The uphill-battle scenario was not lost on DeWitt, who (rightly, if you ask me) describes Imo's pizza as "brutal" and "weird." "Honestly, that was one of my concerns coming to St. Louis," he says. "People love this [Imo's] pizza; this guy's got 60 stores. Maybe they won't like what we're doing."
It's hard to imagine anybody, in St. Louis or anywhere, disliking what DeWitt and Co. are doing. Dewey's makes one crowd-pleasing pie. It's gorgeous, for one thing, topped with fresh, radiant, colorful ingredients and a chromelike gleam (yet with nary a drop of extra grease to be found). It's camera-ready pizza.
Taking its cues from pizza styles on both coasts, Dewey's pizzas (sold in eleven-, thirteen- and seventeen-inch pies) boast a thin crust and a plentiful 34 à la carte toppings that run the gamut from workmanlike (pepperoni, anchovies, mushrooms) to hippy-dippy (Amish chicken, pine nuts). The pie's ruler-thin bottom actually looks like a St. Louis-style crust, but blessedly it embodies New York-style's perfect crispness. No cardboard here. The crust along the pie's circumference, meanwhile, is an airy, pillowy delight. I found myself dunking crusts into my glass of red wine as if they were slices of homemade semolina bread.

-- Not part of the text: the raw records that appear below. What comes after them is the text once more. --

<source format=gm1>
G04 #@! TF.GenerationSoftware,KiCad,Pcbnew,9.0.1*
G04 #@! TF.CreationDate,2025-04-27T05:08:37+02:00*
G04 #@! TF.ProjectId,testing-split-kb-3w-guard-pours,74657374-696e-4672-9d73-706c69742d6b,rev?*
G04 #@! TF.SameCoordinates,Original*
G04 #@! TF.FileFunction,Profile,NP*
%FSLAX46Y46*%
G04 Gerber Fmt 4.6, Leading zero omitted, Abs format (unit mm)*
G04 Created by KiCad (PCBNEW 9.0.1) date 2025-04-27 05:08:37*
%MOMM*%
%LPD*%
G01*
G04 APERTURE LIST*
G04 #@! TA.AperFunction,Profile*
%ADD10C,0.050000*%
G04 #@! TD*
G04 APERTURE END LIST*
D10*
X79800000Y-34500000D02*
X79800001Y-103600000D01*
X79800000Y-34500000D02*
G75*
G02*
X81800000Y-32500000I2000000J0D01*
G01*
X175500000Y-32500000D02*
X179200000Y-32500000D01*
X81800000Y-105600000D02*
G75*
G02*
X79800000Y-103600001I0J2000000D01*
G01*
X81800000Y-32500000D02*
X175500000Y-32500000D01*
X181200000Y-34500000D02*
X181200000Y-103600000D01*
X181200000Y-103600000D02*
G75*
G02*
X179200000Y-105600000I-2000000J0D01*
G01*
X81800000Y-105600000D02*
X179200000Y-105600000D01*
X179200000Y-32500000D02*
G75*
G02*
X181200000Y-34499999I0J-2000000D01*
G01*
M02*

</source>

That's another great thing about this pizza. While it's hardly frou-frou, it merits better company than, say, a six-pack of Schlitz. It goes smashingly with wines or high-end beers -- which Dewey's just so happens to offer. The six whites and seven reds available by the glass or bottle aren't gripping but they are agreeable, and smartly priced between $16 and $26 a bottle: Wishing Tree shiraz, Pellegrini chardonnay, Alamos pinot noir, etc. The eight beers on tap include Sierra Nevada, Fat Tire, Schlafly and the little-known, figgy-tasting Rogue Dead Guy Ale from Oregon.

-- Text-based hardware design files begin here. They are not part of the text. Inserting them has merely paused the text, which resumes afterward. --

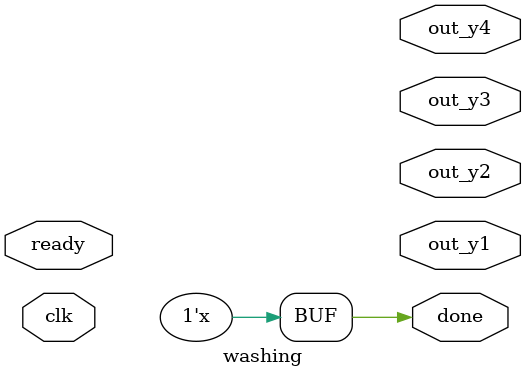
<source format=v>
module washing(
    input clk,
    input ready,
    output reg out_y1, out_y2, out_y3, out_y4,
    output reg done
);
localparam [2:0] A0 = 000
                ,A1 = 001
                ,A2 = 010
                ,A3 = 011
                ,A4 = 100
                ,A5 = 101;
reg [2:0] state_reg = 0;
reg [2:0] state_next;
reg water;
reg soap = 0;
reg dry = 0;
reg [3:0] counter = 0;
always@ (posedge clk)
begin
    state_reg<=state_next;
end
always@(*)
    case (state_reg)
        A0: 
            begin 
                if (ready) 
                    begin
                        water<=1;
                        state_next<=A1;
                    end
                else
                    begin
                        water<=0;
                        state_next<=A0;
                    end
            end
        A1:
            begin
                if(water)
                    begin
                        soap<=1;
                        state_next<=A2;
                    end
                else
                    begin
                        state_next<=A0;
                    end
            end
        A2: 
            begin
                if(soap)
                    begin
                        counter<=counter+1;
                        state_next<=A1;
                    end
                if(counter==5)
                    begin
                        state_next<=A3;
                    end 
                else
                    begin
                        state_next<=A1;
                    end            
            end
        A3:
            begin
                water<=1;
                state_next<=A4;
            end
        A4:
            begin
                if(water)
                    begin
                        dry<=1;
                        state_next<=A5;
                    end
                else
                    begin
                        state_next<=A2;        
                    end            
            end   
        A5: 
        begin
            if(dry)
                begin
                    done=1;
                    state_next<=A0;
                    out_y1<=1;
                    out_y2<=1;
                    out_y3<=1;
                    out_y4<=1;
                end
            else
                begin
                state_next<=A3;
                end
        end                                     
        default: state_next<=A0;
    endcase
endmodule          
</source>
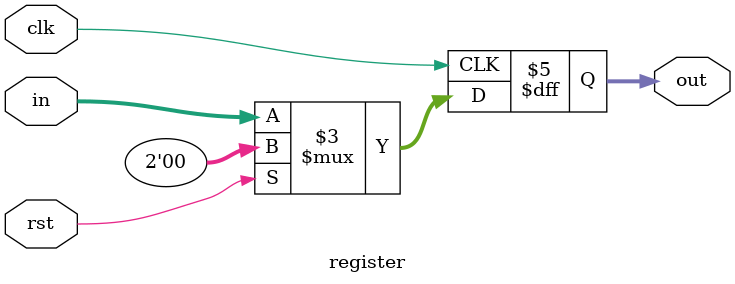
<source format=v>
module mux_32(
input [31:0] in_a, in_b,
input sel,
output [31:0] out
);
    assign out = sel ? in_b : in_a;
endmodule


module register #(parameter width = 0)
                 (input clk, rst,
                  input  [width-1 : 0] in,
                  output reg [width-1 : 0] out
                 );
                 
                 always@(posedge clk)
                 begin
                     if(rst)
                         out <= 0;
                     else
                         out <= in;
                 end
endmodule
</source>
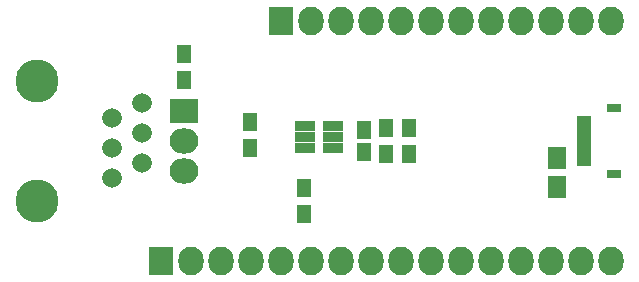
<source format=gbs>
G04 #@! TF.FileFunction,Soldermask,Bot*
%FSLAX46Y46*%
G04 Gerber Fmt 4.6, Leading zero omitted, Abs format (unit mm)*
G04 Created by KiCad (PCBNEW 4.0.4-stable) date 11/28/16 12:13:09*
%MOMM*%
%LPD*%
G01*
G04 APERTURE LIST*
%ADD10C,0.150000*%
%ADD11R,1.150000X1.600000*%
%ADD12R,1.650000X1.900000*%
%ADD13R,1.200000X0.700000*%
%ADD14R,2.127200X2.432000*%
%ADD15O,2.127200X2.432000*%
%ADD16R,2.432000X2.127200*%
%ADD17O,2.432000X2.127200*%
%ADD18R,1.300000X1.600000*%
%ADD19R,1.730000X0.960000*%
%ADD20C,1.670000*%
%ADD21C,3.650000*%
G04 APERTURE END LIST*
D10*
D11*
X138112500Y-109852500D03*
X138112500Y-107952500D03*
D12*
X154495500Y-110319500D03*
X154495500Y-112819500D03*
D13*
X156781500Y-107152500D03*
X156781500Y-107652500D03*
X156781500Y-108152500D03*
X156781500Y-108652500D03*
X156781500Y-109152500D03*
X156781500Y-109652500D03*
X156781500Y-110152500D03*
X156781500Y-110652500D03*
X159281500Y-106102500D03*
X159281500Y-111702500D03*
D14*
X120967500Y-119062500D03*
D15*
X123507500Y-119062500D03*
X126047500Y-119062500D03*
X128587500Y-119062500D03*
X131127500Y-119062500D03*
X133667500Y-119062500D03*
X136207500Y-119062500D03*
X138747500Y-119062500D03*
X141287500Y-119062500D03*
X143827500Y-119062500D03*
X146367500Y-119062500D03*
X148907500Y-119062500D03*
X151447500Y-119062500D03*
X153987500Y-119062500D03*
X156527500Y-119062500D03*
X159067500Y-119062500D03*
D14*
X131127500Y-98742500D03*
D15*
X133667500Y-98742500D03*
X136207500Y-98742500D03*
X138747500Y-98742500D03*
X141287500Y-98742500D03*
X143827500Y-98742500D03*
X146367500Y-98742500D03*
X148907500Y-98742500D03*
X151447500Y-98742500D03*
X153987500Y-98742500D03*
X156527500Y-98742500D03*
X159067500Y-98742500D03*
D16*
X122872500Y-106362500D03*
D17*
X122872500Y-108902500D03*
X122872500Y-111442500D03*
D18*
X140017500Y-110002500D03*
X140017500Y-107802500D03*
X141922500Y-110002500D03*
X141922500Y-107802500D03*
X133032500Y-115082500D03*
X133032500Y-112882500D03*
X122872500Y-101579500D03*
X122872500Y-103779500D03*
X128460500Y-109494500D03*
X128460500Y-107294500D03*
D19*
X133102500Y-109537500D03*
X133102500Y-108587500D03*
X133102500Y-107637500D03*
X135502500Y-107637500D03*
X135502500Y-108587500D03*
X135502500Y-109537500D03*
D20*
X119316500Y-105727500D03*
X116776500Y-106997500D03*
X119316500Y-108267500D03*
X116776500Y-109537500D03*
X119316500Y-110807500D03*
X116776500Y-112077500D03*
D21*
X110426500Y-103822500D03*
X110426500Y-113982500D03*
M02*

</source>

Half of Dewey's twelve cheekily named specialty pizzas are topped with marinara (referred to on the menu as "red sauce" -- the only element of Dewey's that makes me cringe) and mozzarella. The other six are white pies, most of them covered in a blend of olive oil, minced garlic and mozzarella and fontina cheeses. Again, there's something for everyone. The Dewey's Original, straight-up marinara and mozzarella, showcases the house gravy's unique zinginess. It's not a sweet tomato sauce but a piquant one, spiced with crushed red pepper, oregano, garlic and black pepper and derived from whole, not concentrated, tomatoes. Socrates' Revenge (a white pie with spinach, black and green olives, feta, red onions and tomatoes) is the first pizza I've ever eaten that I'd describe as refreshing -- abundant with fresh yet subtle flavor. The Green Lantern (red sauce, mozzarella, garlic, mushrooms, goat cheese, artichokes and pesto) is near-decadent thanks to those last three luscious toppings, while the Bronx Bomber (red sauce, mozzarella, pepperoni, sausage, mushrooms, onions, green peppers and black olives) really does recall salty, street-food pizza from the Boogie-Down. For a real case of the meat sweats, though, Dewey's offers this winter's "seasonal pizza," the Don Corleone: Stacked high with full deli slices of capicola, salami and pepperoni, the Don is an embarrassment to every one of those chain "meat lover's" pizzas. Compared to the Don Corleone, those pizzas look like they're sprinkled with dog kibble. (By the way, Dewey's gets its sausage and prosciutto from Hill institutions DiGregorio's and Volpi, respectively.) There's even a pizza that tastes more like a burrito: the Southwest BBQ Chicken, unique for its smoked Cheddar and mozzarella blend and its black-bean-and-corn-salsa topping.